A long-term lease also would mark a significant milestone as the city continues to pursue the construction of a new downtown multiuse sports and events center, which would house the Suns.

“Right now, it’s not a question of whether they are going here or going to go there, it’s a question of do we come to the lease terms with the Suns,” Councilman Lewis C. Metzner said. “If we can come to an agreement, they’re ready to sign a 20-year lease. We’re ready to sign a 20-year lease. We just need to come to terms, and make sure funding is in place in the manner that we’re looking for to have it done.”

Negotiations are ongoing, but city staff have begun preparations at the site of the proposed $30 million stadium, which could be built at the corner of West Baltimore Street and Summit Avenue.

Project manager Jill Estavillo said the first phase of environmental analysis of the site has been completed, and the city currently is developing cost proposals for the second phase.

The first phase of environmental analysis provides the history of uses of a property, and it showed that a gas station and a dry cleaning business previously had been located on the plot of land, which both are typical uses for an urban area, Estavillo said.

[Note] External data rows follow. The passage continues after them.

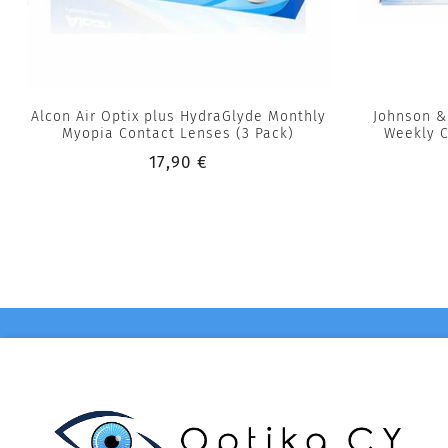
Alcon Air Optix plus HydraGlyde Monthly
Johnson &
Myopia Contact Lenses (3 Pack)
Weekly C
17,90 €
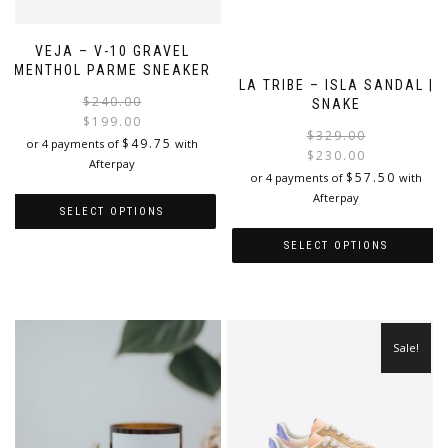
VEJA – V-10 GRAVEL
MENTHOL PARME SNEAKER
LA TRIBE – ISLA SANDAL |
Original
Current
$
240.00
SNAKE
price
price
$
199.00
$
329.00
was:
is:
$
49.75
or 4 payments of
with
$
230.00
$240.00.
$199.00.
Afterpay
i
$
57.50
or 4 payments of
with
Afterpay
SELECT OPTIONS
SELECT OPTIONS
This
product
This
has
product
multiple
has
variants.
multiple
Sale!
The
variants.
options
The
may
options
be
may
chosen
be
on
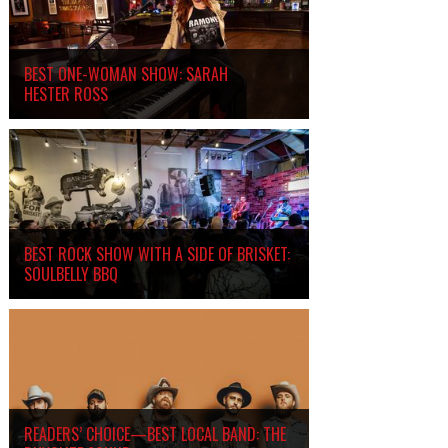
BEST ONE-WOMAN SHOW: SARAH
HESTER ROSS
BEST ROCK SHOW WITH A SIDE OF BRISKET:
SOULBELLY BBQ
READERS’ CHOICE—BEST LOCAL BAND: THE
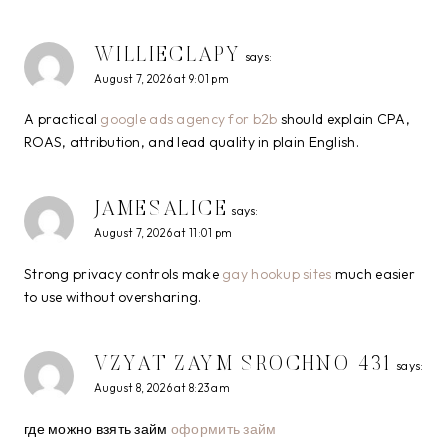
WILLIECLAPY
says:
August 7, 2026 at 9:01 pm
A practical
google ads agency for b2b
should explain CPA,
ROAS, attribution, and lead quality in plain English.
JAMESALICE
says:
August 7, 2026 at 11:01 pm
Strong privacy controls make
gay hookup sites
much easier
to use without oversharing.
VZYAT ZAYM SROCHNO 431
says:
August 8, 2026 at 8:23 am
где можно взять займ
оформить займ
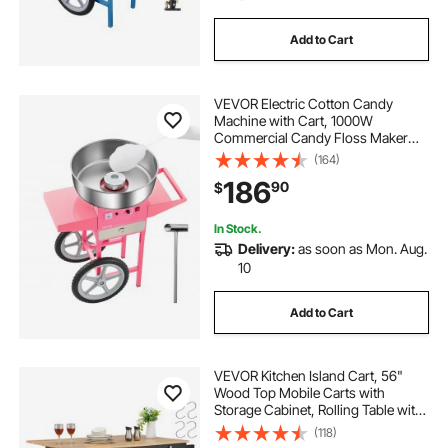
Add to Cart
VEVOR Electric Cotton Candy
Machine with Cart, 1000W
Commercial Candy Floss Maker
with 20.5 in Stainless Steel Bowl,
(164)
Sugar Scoop, and Drawer, Easy to
186
90
$
Use, for Home, Kids Birthday,
Family Party, Pink
In Stock.
Delivery:
as soon as Mon. Aug.
10
Add to Cart
VEVOR Kitchen Island Cart, 56"
Wood Top Mobile Carts with
Storage Cabinet, Rolling Table with
Drop Leaf, Spice Rack, Towel Bar,
(118)
Adjustable Shelf, Drawer, and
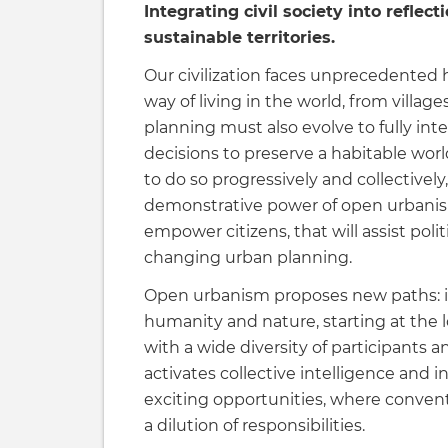
Integrating civil society into reflec
sustainable territories.
Our civilization faces unprecedente
way of living in the world, from villag
planning must also evolve to fully inte
decisions to preserve a habitable world
to do so progressively and collectively,
demonstrative power of open urbanism 
empower citizens, that will assist polit
changing urban planning.
Open urbanism proposes new paths: it
humanity and nature, starting at the l
with a wide diversity of participants 
activates collective intelligence and i
exciting opportunities, where conven
a dilution of responsibilities.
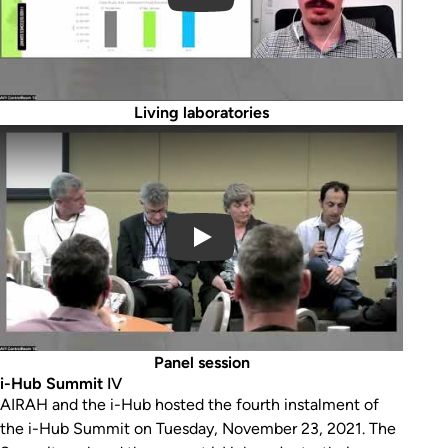
Living laboratories
Play Video
Panel session
i-Hub Summit
IV
AIRAH and the i-Hub hosted the fourth instalment of
the i-Hub Summit on Tuesday, November 23, 2021. The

“Nothing in phase one was unexpected,” she said.

The second stage, which is more important, includes actual testing of the ground by boring into the soil, Estavillo said.

Phase two is expected to be completed around the beginning of October, she said.

City staff also are working with architects to complete a concept design for the ballpark to help guide land acquisition and further develop site design, Estavillo said. The city is in the final stages of that process, she added.

As for the lease, Metzner said he hopes to have public meetings in the “very near future” to explain what has been done, as well as make announcements about the stadium and potential funding sources.

“We need to have this thing wrapped up by the end of this month or beginning of next month,” he said. “I think we need to have it done by then, and I anticipate that we will.”

Hagerstown and Washington County officials have agreed to a funding formula that would contribute up to $800,000 annually toward the local debt share, or two-thirds, of the cost for the stadium, which would include an adjacent parking deck. The local debt service also would include contributions from the Suns and the private sector.

The state is expected to foot the bill for the remaining one-third, or about $10 million, but that likely won’t be secured until the Maryland General Assembly reconvenes this winter.

Talks about building a stadium in Winchester, Va., to potentially relocate the Suns there have fizzled in recent weeks, prompting doubts from local officials there that Suns majority owner Bruce Quinn would elect to move the club, according to a Winchester newspaper report last week.